If the easy injection attacks are now genuinely hard, the question a careful user should ask shifts. The old question was binary: can this agent be prompt-injected? The honest answer was always yes, so the question wasn't very useful. The better question is graded: how hard is it to inject at scale, and what does the harness do when an attempt slips through?

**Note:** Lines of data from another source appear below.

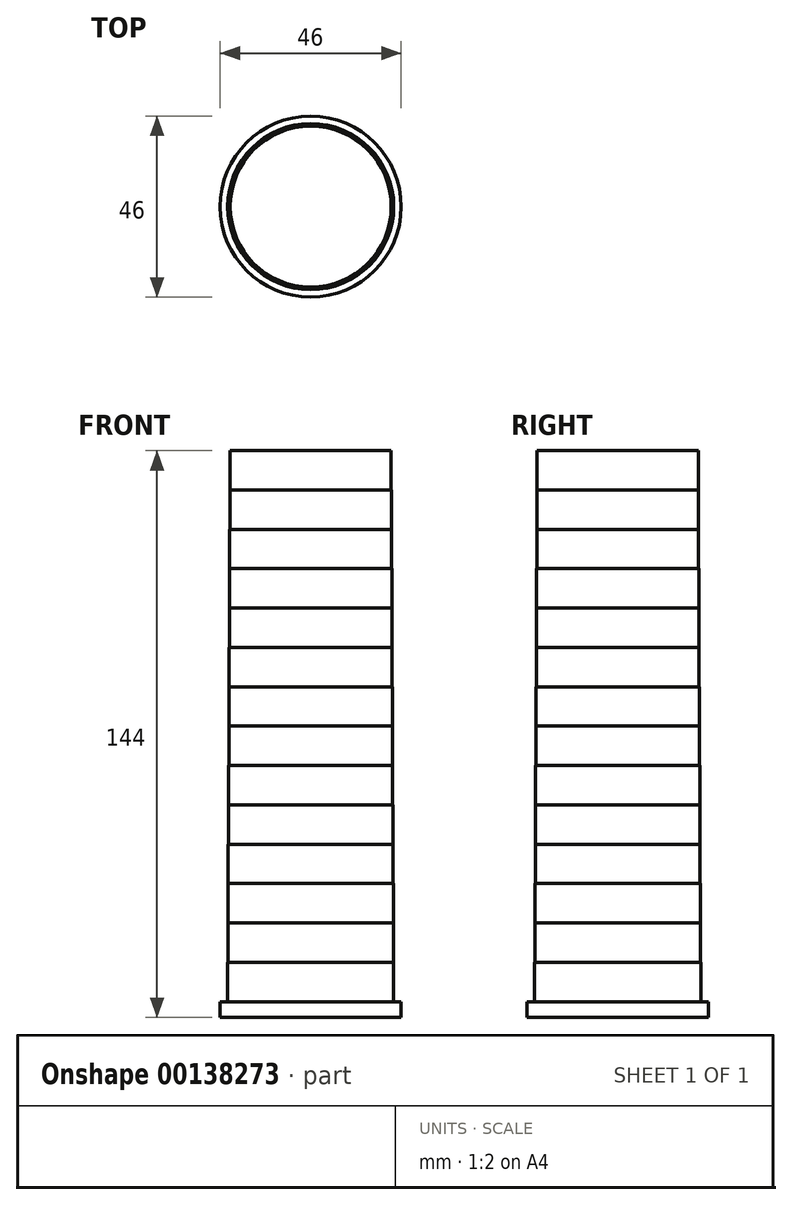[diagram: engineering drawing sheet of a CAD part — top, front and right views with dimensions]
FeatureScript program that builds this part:
annotation { "Feature Type Name" : "Feature", "Feature Type Description" : "" }
export const myFeature = defineFeature(function(context is Context, id is Id, definition is map)
    precondition{}
    {
        {
            var Q0;
            Q0=qCreatedBy(makeId("Top.planeOp"),FACE);
            var sketch = newSketch(context, id + "F0", { "sketchPlane" : qUnion([Q0])});
            skCircle(sketch, "E0", {"center": v(0, 0) * mm, "radius": 21.1 * mm});
            skSolve(sketch);
        }
        {
            var Q0;
            Q0=makeQuery(id+"F0.imprint","IMPRINT",FACE,{"disambiguationData":[TD([[makeQuery(id+"F0.imprint","IMPRINT",EDGE,{"derivedFrom":sQuery(id+"F0.wireOp",EDGE,"E0")}),1.0]])]});
            extrude(context, id + "F1", {"entities" : qUnion([Q0]), "depth" : 10 * mm});
        }
        {
            var Q0;
            Q0=makeQuery(id+"F1.opExtrude","CAP_FACE",FACE,{"disambiguationData":[OSD([sQuery(id+"F0.wireOp",EDGE,"E0")])],"isStart":false});
            var sketch = newSketch(context, id + "F2", { "sketchPlane" : qUnion([Q0])});
            skCircle(sketch, "E1", {"center": v(0, 0) * mm, "radius": 21.05 * mm});
            skSolve(sketch);
        }
        {
            var Q0;
            Q0 = qSketchRegion(id + "F2", true);
            extrude(context, id + "F3", {"entities" : qUnion([Q0]), "operationType" : NewBodyOperationType.ADD, "depth" : 10 * mm});
        }
        {
            var Q0;
            Q0=makeQuery(id+"F3.opExtrude","CAP_FACE",FACE,{"disambiguationData":[OSD([sQuery(id+"F2.wireOp",EDGE,"E1")])],"isStart":false});
            var sketch = newSketch(context, id + "F4", { "sketchPlane" : qUnion([Q0])});
            skCircle(sketch, "E2", {"center": v(0, 0) * mm, "radius": 21 * mm});
            skSolve(sketch);
        }
        {
            var Q0;
            Q0 = qSketchRegion(id + "F4", true);
            extrude(context, id + "F5", {"entities" : qUnion([Q0]), "operationType" : NewBodyOperationType.ADD, "depth" : 10 * mm});
        }
        {
            var Q0;
            Q0=makeQuery(id+"F5.opExtrude","CAP_FACE",FACE,{"disambiguationData":[OSD([sQuery(id+"F4.wireOp",EDGE,"E2")])],"isStart":false});
            var sketch = newSketch(context, id + "F6", { "sketchPlane" : qUnion([Q0])});
            skCircle(sketch, "E3", {"center": v(0, 0) * mm, "radius": 20.95 * mm});
            skSolve(sketch);
        }
        {
            var Q0;
            Q0 = qSketchRegion(id + "F6", true);
            extrude(context, id + "F7", {"entities" : qUnion([Q0]), "operationType" : NewBodyOperationType.ADD, "depth" : 10 * mm});
        }
        {
            var Q0;
            Q0=makeQuery(id+"F1.opExtrude","CAP_FACE",FACE,{"disambiguationData":[OSD([sQuery(id+"F0.wireOp",EDGE,"E0")])],"isStart":true});
            var sketch = newSketch(context, id + "F8", { "sketchPlane" : qUnion([Q0])});
            skCircle(sketch, "E4", {"center": v(0, 0) * mm, "radius": 23 * mm});
            skSolve(sketch);
        }
        {
            var Q0;
            Q0=makeQuery(id+"F8.imprint","IMPRINT",FACE,{"disambiguationData":[TD([[makeQuery(id+"F8.imprint","IMPRINT",EDGE,{"derivedFrom":sQuery(id+"F8.wireOp",EDGE,"E4")}),1.0]])]});
            var Q1;
            Q1=makeQuery(id+"F8.imprint","IMPRINT",FACE,{"disambiguationData":[TD([[makeQuery(id+"F8.imprint","IMPRINT",EDGE,{"derivedFrom":makeQuery(id+"F1.opExtrude","CAP_EDGE",EDGE,{"disambiguationData":[OSD([sQuery(id+"F0.wireOp",EDGE,"E0")])],"isStart":true})}),-1.0]])]});
            extrude(context, id + "F9", {"entities" : qUnion([Q0, Q1]), "operationType" : NewBodyOperationType.ADD, "depth" : 4 * mm});
        }
        {
            var Q0;
            Q0=makeQuery(id+"F7.opExtrude","CAP_FACE",FACE,{"disambiguationData":[OSD([sQuery(id+"F6.wireOp",EDGE,"E3")])],"isStart":false});
            var sketch = newSketch(context, id + "F10", { "sketchPlane" : qUnion([Q0])});
            skCircle(sketch, "E5", {"center": v(0, 0) * mm, "radius": 20.9 * mm});
            skSolve(sketch);
        }
        {
            var Q0;
            Q0 = qSketchRegion(id + "F10", true);
            extrude(context, id + "F11", {"entities" : qUnion([Q0]), "operationType" : NewBodyOperationType.ADD, "depth" : 10 * mm});
        }
        {
            var Q0;
            Q0=makeQuery(id+"F11.opExtrude","CAP_FACE",FACE,{"disambiguationData":[OSD([sQuery(id+"F10.wireOp",EDGE,"E5")])],"isStart":false});
            var sketch = newSketch(context, id + "F12", { "sketchPlane" : qUnion([Q0])});
            skCircle(sketch, "E6", {"center": v(0, 0) * mm, "radius": 20.85 * mm});
            skSolve(sketch);
        }
        {
            var Q0;
            Q0 = qSketchRegion(id + "F12", true);
            extrude(context, id + "F13", {"entities" : qUnion([Q0]), "operationType" : NewBodyOperationType.ADD, "depth" : 10 * mm});
        }
        {
            var Q0;
            Q0=makeQuery(id+"F13.opExtrude","CAP_FACE",FACE,{"disambiguationData":[OSD([sQuery(id+"F12.wireOp",EDGE,"E6")])],"isStart":false});
            var sketch = newSketch(context, id + "F14", { "sketchPlane" : qUnion([Q0])});
            skCircle(sketch, "E7", {"center": v(0, 0) * mm, "radius": 20.8 * mm});
            skSolve(sketch);
        }
        {
            var Q0;
            Q0 = qSketchRegion(id + "F14", true);
            extrude(context, id + "F15", {"entities" : qUnion([Q0]), "operationType" : NewBodyOperationType.ADD, "depth" : 10 * mm});
        }
        {
            var Q0;
            Q0=makeQuery(id+"F15.opExtrude","CAP_FACE",FACE,{"disambiguationData":[OSD([sQuery(id+"F14.wireOp",EDGE,"E7")])],"isStart":false});
            var sketch = newSketch(context, id + "F16", { "sketchPlane" : qUnion([Q0])});
            skCircle(sketch, "E8", {"center": v(0, 0) * mm, "radius": 20.75 * mm});
            skSolve(sketch);
        }
        {
            var Q0;
            Q0 = qSketchRegion(id + "F16", true);
            extrude(context, id + "F17", {"entities" : qUnion([Q0]), "operationType" : NewBodyOperationType.ADD, "depth" : 10 * mm});
        }
        {
            var Q0;
            Q0=makeQuery(id+"F17.opExtrude","CAP_FACE",FACE,{"disambiguationData":[OSD([sQuery(id+"F16.wireOp",EDGE,"E8")])],"isStart":false});
            var sketch = newSketch(context, id + "F18", { "sketchPlane" : qUnion([Q0])});
            skCircle(sketch, "E9", {"center": v(0, 0) * mm, "radius": 20.7 * mm});
            skSolve(sketch);
        }
        {
            var Q0;
            Q0 = qSketchRegion(id + "F18", true);
            extrude(context, id + "F19", {"entities" : qUnion([Q0]), "operationType" : NewBodyOperationType.ADD, "depth" : 10 * mm});
        }
        {
            var Q0;
            Q0=makeQuery(id+"F19.opExtrude","CAP_FACE",FACE,{"disambiguationData":[OSD([sQuery(id+"F18.wireOp",EDGE,"E9")])],"isStart":false});
            var sketch = newSketch(context, id + "F20", { "sketchPlane" : qUnion([Q0])});
            skCircle(sketch, "E10", {"center": v(0, 0) * mm, "radius": 20.65 * mm});
            skSolve(sketch);
        }
        {
            var Q0;
            Q0 = qSketchRegion(id + "F20", true);
            extrude(context, id + "F21", {"entities" : qUnion([Q0]), "operationType" : NewBodyOperationType.ADD, "depth" : 10 * mm});
        }
        {
            var Q0;
            Q0=makeQuery(id+"F21.opExtrude","CAP_FACE",FACE,{"disambiguationData":[OSD([sQuery(id+"F20.wireOp",EDGE,"E10")])],"isStart":false});
            var sketch = newSketch(context, id + "F22", { "sketchPlane" : qUnion([Q0])});
            skCircle(sketch, "E11", {"center": v(0, 0) * mm, "radius": 20.6 * mm});
            skSolve(sketch);
        }
        {
            var Q0;
            Q0 = qSketchRegion(id + "F22", true);
            extrude(context, id + "F23", {"entities" : qUnion([Q0]), "operationType" : NewBodyOperationType.ADD, "depth" : 10 * mm});
        }
        {
            var Q0;
            Q0=makeQuery(id+"F23.opExtrude","CAP_FACE",FACE,{"disambiguationData":[OSD([sQuery(id+"F22.wireOp",EDGE,"E11")])],"isStart":false});
            var sketch = newSketch(context, id + "F24", { "sketchPlane" : qUnion([Q0])});
            skCircle(sketch, "E12", {"center": v(0, 0) * mm, "radius": 20.55 * mm});
            skSolve(sketch);
        }
        {
            var Q0;
            Q0 = qSketchRegion(id + "F24", true);
            extrude(context, id + "F25", {"entities" : qUnion([Q0]), "operationType" : NewBodyOperationType.ADD, "depth" : 10 * mm});
        }
        {
            var Q0;
            Q0=makeQuery(id+"F25.opExtrude","CAP_FACE",FACE,{"disambiguationData":[OSD([sQuery(id+"F24.wireOp",EDGE,"E12")])],"isStart":false});
            var sketch = newSketch(context, id + "F26", { "sketchPlane" : qUnion([Q0])});
            skCircle(sketch, "E13", {"center": v(0, 0) * mm, "radius": 20.5 * mm});
            skSolve(sketch);
        }
        {
            var Q0;
            Q0 = qSketchRegion(id + "F26", true);
            extrude(context, id + "F27", {"entities" : qUnion([Q0]), "operationType" : NewBodyOperationType.ADD, "depth" : 10 * mm});
        }
        {
            var Q0;
            Q0=makeQuery(id+"F27.opExtrude","CAP_FACE",FACE,{"disambiguationData":[OSD([sQuery(id+"F26.wireOp",EDGE,"E13")])],"isStart":false});
            var sketch = newSketch(context, id + "F28", { "sketchPlane" : qUnion([Q0])});
            skCircle(sketch, "E14", {"center": v(0, 0) * mm, "radius": 20.45 * mm});
            skSolve(sketch);
        }
        {
            var Q0;
            Q0 = qSketchRegion(id + "F28", true);
            extrude(context, id + "F29", {"entities" : qUnion([Q0]), "operationType" : NewBodyOperationType.ADD, "depth" : 10 * mm});
        }
    });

That reframing has practical consequences. A vendor that can point to injection-resistance training, the way OpenAI did with the GPT-5.6 cyber-threshold language, is offering something measurable. A challenge result like hackmyclaw's 6,000 failed attempts is a public benchmark of a kind that didn't really exist before. Both give you something to compare against, instead of a vague assurance.

The Autonomy Spectrum is the right tool for the decision. Agent deployments run from copilot to full autonomy, and most failures come from deploying at the wrong point on it. A hardened model lets you move further toward autonomy than you safely could a year ago, because the cheap attacks no longer work. It does not let you go all the way, because the harness can still be the weak slice, as the MCP CVE shows.

So the recommendation is calibrated optimism. Treat injection-resistance as real and improving, and let it justify giving your agent slightly more rope: more autonomous email handling, more tool access, fewer human checkpoints on low-stakes actions. Then spend the trust you've gained on hardening the rest. Scope the secrets. Lock the tool servers to loopback. Gate exposure behind authentication.

The model held against a crowd of 2,000. Make sure the door it's standing behind is as well built as the model now is.